Efesios 2,11-12
La pretensión de ponerle andariveles a la acción de Dios es una tentación de todos los tiempos. No es una enfermedad erradicada. Pablo libra su lucha en comunidades que tienen un componente de miembros que vienen de las tradiciones judías, pero tienen otros que aceptan a Cristo sin haber tenido el mismo periplo de vida. Y tienen los que no siendo judíos han aceptado sus leyes para sí mismos y quienes no. Y la lucha consiste en convencer que Cristo vino a traer buenas noticias de paz a todos…, que por medio de Cristo, los unos y los otros podemos acercarnos al Padre por un mismo Espíritu.

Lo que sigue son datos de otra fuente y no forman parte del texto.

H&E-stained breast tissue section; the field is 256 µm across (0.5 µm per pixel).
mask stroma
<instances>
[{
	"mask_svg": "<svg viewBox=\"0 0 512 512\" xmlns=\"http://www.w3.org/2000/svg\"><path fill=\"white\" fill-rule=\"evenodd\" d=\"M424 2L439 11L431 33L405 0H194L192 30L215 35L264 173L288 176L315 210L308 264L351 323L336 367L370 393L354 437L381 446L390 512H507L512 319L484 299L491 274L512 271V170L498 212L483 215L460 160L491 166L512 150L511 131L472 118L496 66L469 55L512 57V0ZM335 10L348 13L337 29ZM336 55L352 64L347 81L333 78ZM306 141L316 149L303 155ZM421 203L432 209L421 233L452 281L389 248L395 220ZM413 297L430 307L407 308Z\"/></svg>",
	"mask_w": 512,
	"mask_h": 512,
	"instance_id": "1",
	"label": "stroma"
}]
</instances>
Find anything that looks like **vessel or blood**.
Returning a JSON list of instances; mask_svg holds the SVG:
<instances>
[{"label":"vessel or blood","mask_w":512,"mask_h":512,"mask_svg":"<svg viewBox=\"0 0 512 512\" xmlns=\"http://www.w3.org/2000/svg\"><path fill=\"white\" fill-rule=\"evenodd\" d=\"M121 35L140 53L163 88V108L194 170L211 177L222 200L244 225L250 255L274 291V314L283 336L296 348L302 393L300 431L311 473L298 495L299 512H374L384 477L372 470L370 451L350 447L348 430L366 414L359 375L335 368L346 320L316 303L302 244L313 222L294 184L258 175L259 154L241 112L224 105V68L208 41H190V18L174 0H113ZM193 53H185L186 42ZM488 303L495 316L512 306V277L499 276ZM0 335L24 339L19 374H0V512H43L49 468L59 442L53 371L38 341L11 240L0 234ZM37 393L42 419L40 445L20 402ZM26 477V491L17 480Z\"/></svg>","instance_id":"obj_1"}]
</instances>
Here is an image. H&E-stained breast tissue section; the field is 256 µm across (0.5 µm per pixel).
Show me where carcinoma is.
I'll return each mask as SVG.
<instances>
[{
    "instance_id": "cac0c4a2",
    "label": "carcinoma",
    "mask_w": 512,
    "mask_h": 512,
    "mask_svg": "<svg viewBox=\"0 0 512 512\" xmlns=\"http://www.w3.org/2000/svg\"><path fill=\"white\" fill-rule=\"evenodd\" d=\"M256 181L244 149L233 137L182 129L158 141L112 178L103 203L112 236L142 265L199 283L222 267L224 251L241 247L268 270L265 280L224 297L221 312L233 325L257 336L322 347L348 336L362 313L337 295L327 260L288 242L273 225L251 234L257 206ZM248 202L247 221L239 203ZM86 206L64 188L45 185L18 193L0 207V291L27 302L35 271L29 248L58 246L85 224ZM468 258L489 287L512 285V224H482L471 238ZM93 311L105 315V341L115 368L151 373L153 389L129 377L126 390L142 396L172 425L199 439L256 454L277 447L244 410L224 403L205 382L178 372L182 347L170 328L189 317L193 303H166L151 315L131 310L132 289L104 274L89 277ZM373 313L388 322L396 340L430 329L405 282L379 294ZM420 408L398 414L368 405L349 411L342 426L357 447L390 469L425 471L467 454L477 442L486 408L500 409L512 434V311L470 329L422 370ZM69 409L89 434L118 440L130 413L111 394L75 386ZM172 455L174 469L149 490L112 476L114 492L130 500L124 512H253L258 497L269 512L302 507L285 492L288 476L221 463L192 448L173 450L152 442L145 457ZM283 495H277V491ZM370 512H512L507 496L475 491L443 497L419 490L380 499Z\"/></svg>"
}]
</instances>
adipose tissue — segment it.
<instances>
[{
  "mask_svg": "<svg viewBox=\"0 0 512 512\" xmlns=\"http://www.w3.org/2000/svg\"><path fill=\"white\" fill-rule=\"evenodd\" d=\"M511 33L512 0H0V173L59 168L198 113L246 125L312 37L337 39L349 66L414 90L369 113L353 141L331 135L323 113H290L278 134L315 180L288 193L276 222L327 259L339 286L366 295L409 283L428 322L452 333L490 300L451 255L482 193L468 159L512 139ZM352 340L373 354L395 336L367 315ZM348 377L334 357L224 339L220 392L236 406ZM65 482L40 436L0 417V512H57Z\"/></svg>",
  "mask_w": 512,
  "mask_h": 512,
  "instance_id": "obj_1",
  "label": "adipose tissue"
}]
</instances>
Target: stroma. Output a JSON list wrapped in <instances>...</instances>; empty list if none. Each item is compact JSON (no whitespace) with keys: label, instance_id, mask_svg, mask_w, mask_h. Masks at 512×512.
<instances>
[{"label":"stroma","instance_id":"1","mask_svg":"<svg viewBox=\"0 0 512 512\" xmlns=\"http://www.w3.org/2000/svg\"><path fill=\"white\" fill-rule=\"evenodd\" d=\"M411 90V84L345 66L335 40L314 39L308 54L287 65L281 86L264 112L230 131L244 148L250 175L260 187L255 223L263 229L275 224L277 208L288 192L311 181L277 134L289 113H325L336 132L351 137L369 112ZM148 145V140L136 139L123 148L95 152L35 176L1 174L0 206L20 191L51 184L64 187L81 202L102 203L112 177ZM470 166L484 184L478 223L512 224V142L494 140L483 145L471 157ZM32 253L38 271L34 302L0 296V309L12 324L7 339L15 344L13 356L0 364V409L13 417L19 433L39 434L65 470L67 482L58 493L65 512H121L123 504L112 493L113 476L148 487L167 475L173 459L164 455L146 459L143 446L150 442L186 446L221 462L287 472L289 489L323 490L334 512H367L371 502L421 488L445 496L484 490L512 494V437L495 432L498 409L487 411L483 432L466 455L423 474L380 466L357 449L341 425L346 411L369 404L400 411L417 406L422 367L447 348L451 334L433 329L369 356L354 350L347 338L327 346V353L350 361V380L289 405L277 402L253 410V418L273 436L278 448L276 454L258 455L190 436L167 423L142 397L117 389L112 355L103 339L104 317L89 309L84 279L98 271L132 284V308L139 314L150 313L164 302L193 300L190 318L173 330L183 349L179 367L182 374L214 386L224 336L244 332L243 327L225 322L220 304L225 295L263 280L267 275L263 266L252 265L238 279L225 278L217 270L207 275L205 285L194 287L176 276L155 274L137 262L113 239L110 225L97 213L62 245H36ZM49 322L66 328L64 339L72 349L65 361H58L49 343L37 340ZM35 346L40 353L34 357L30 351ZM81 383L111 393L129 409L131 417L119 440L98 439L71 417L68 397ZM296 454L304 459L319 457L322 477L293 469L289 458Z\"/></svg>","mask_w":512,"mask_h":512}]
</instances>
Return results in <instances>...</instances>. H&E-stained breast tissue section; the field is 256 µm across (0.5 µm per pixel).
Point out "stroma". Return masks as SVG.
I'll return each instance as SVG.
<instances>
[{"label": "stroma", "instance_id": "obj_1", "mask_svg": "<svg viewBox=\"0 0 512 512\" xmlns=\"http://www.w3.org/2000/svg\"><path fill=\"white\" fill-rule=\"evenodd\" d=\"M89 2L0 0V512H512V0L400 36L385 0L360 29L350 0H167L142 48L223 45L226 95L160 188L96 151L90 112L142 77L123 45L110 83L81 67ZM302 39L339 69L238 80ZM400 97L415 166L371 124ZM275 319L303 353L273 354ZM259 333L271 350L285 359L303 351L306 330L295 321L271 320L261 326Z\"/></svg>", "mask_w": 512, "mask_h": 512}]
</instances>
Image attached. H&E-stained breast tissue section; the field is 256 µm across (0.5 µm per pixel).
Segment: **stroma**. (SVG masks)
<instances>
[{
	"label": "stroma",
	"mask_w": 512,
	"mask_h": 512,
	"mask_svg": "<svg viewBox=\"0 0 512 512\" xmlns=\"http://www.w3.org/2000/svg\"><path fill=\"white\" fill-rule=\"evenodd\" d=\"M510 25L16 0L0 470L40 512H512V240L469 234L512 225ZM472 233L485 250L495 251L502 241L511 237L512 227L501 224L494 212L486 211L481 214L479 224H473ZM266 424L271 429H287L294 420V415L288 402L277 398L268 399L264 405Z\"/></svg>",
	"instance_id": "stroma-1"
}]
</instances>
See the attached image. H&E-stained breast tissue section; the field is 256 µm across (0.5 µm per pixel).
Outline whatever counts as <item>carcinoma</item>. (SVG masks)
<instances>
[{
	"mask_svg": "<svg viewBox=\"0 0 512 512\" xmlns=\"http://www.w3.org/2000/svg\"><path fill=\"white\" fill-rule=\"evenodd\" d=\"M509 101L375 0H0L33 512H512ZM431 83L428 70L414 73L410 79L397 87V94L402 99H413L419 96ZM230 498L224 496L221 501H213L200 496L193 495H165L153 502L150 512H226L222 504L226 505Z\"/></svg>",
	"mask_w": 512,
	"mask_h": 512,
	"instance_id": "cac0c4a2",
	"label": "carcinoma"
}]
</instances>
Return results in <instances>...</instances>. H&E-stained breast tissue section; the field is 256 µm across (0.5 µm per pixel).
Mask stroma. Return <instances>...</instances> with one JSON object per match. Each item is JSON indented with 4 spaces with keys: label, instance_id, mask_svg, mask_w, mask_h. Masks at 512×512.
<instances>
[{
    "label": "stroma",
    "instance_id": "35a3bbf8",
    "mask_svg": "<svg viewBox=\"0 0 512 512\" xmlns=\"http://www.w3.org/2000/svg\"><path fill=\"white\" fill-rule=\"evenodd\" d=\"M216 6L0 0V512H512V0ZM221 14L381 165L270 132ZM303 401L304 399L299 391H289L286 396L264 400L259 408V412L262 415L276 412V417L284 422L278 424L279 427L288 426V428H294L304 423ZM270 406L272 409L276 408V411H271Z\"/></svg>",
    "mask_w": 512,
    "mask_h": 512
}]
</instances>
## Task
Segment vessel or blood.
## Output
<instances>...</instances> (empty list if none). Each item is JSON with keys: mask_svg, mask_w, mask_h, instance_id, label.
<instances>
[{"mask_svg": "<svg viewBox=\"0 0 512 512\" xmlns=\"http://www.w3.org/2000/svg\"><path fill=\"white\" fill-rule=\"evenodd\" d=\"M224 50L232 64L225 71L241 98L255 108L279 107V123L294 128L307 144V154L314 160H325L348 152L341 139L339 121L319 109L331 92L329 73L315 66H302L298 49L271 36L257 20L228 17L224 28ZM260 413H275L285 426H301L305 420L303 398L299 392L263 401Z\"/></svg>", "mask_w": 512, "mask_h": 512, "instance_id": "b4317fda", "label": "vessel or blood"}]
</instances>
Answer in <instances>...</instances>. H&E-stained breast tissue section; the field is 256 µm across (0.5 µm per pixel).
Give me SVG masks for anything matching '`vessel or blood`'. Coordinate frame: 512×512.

La discriminación es mutante, cambia, pero no ha dejado de existir y nos somete a una lucha constante. Aquella comunidad levantaba muros argumentados en la necesidad de volverse primero judíos para luego sí ser aceptados como cristianos. Los muros van cambiando, pero la discriminación es la misma, y las justificaciones son por lo menos parecidas. Los derechos naturales y divinos están conmigo y los que son como yo; el resto tiene la opción de imitarme o permanecer excluido. Aceptar que Dios no hace acepción de personas, implica un camino que muchas veces pasa por la lucha con nosotros mismos y nuestros prejuicios.
Pablo mismo recuerda que en otro tiempo estaba sin Cristo. Luchó contra el orgullo de haber sido circuncidado a los ocho días de nacer, ser hebreo, de la tribu de Benjamín, del partido fariseo. Eso perdió valor cuando Cristo lo encontró y él lo aceptó.
La discriminación sigue viva, pero el mensaje de paz de Cristo que nos ha llamado a la vida plena, mucho más. Basta recordar de dónde hemos venido.